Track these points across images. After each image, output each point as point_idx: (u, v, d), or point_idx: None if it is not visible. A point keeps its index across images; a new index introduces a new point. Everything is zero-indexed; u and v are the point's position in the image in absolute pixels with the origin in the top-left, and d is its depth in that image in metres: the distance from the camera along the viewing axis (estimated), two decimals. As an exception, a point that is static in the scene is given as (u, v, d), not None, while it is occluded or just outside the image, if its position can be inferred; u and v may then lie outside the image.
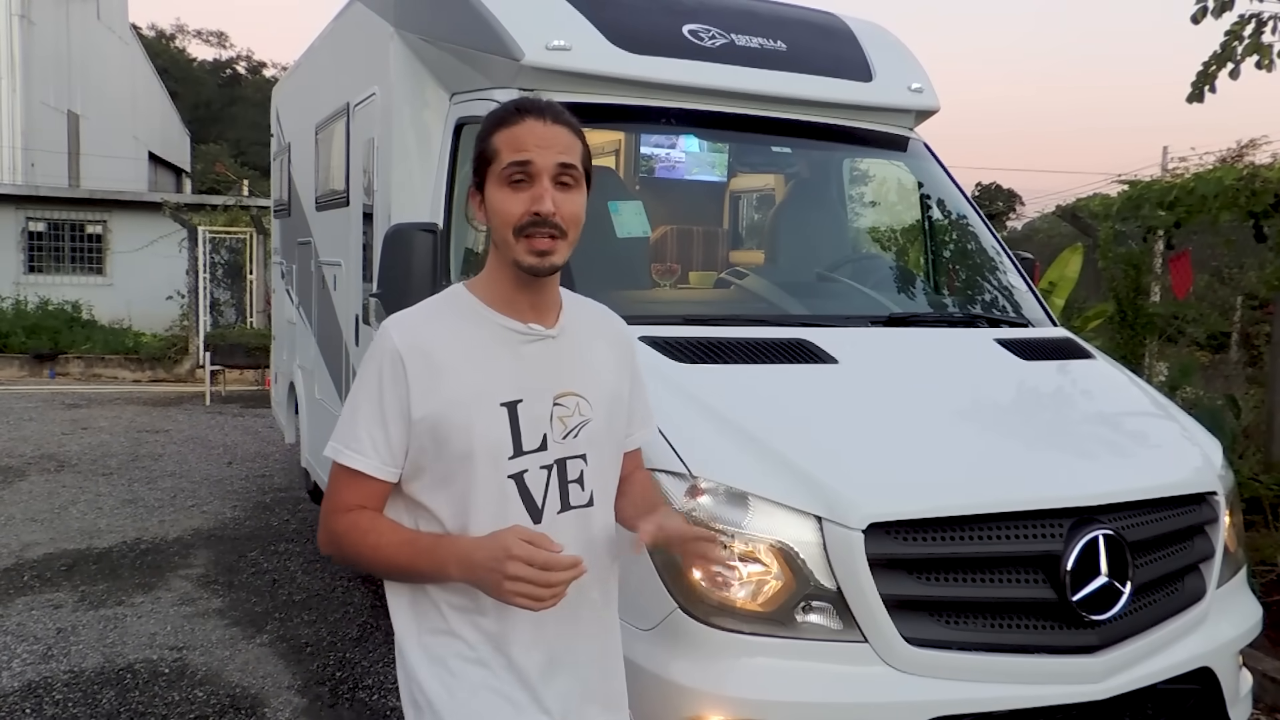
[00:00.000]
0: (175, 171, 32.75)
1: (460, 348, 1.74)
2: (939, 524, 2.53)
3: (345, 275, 5.37)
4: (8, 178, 20.42)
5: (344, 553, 1.79)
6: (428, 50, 4.21)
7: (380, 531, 1.75)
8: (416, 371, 1.71)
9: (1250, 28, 5.00)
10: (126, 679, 4.38)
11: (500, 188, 1.72)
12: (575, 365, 1.84)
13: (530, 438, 1.75)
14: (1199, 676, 2.84)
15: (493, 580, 1.61)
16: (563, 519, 1.79)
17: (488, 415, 1.72)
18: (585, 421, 1.82)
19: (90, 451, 9.25)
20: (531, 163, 1.69)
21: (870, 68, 4.29)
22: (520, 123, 1.72)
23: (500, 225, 1.72)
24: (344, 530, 1.77)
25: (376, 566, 1.78)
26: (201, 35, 57.01)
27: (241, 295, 15.89)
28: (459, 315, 1.78)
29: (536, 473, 1.76)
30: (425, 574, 1.74)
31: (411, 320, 1.78)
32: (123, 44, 28.24)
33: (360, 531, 1.75)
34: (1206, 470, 3.07)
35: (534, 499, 1.76)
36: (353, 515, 1.76)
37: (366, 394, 1.75)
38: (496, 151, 1.73)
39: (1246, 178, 6.26)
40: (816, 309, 3.88)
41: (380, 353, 1.74)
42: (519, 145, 1.71)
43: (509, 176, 1.71)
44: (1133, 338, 7.25)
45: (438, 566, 1.70)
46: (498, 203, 1.72)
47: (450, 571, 1.69)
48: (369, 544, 1.74)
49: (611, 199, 3.83)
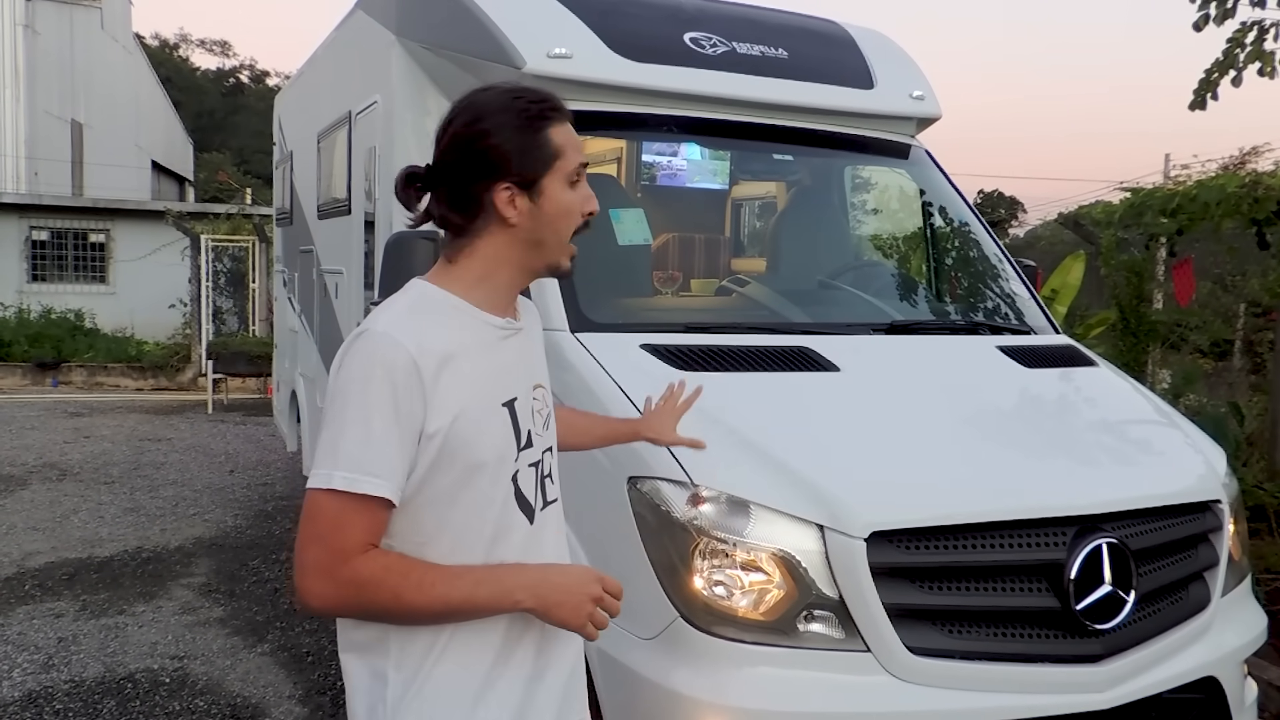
----------
→ **WORK INSTRUCTIONS**
Every line from the one bearing "40: (816, 309, 3.88)" through the end of the data above must be output exactly, and no picture may appear.

→ **TASK RESULT**
40: (816, 309, 3.88)
41: (380, 353, 1.74)
42: (519, 145, 1.71)
43: (509, 176, 1.71)
44: (1133, 338, 7.25)
45: (438, 566, 1.70)
46: (498, 203, 1.72)
47: (450, 571, 1.69)
48: (369, 544, 1.74)
49: (611, 199, 3.83)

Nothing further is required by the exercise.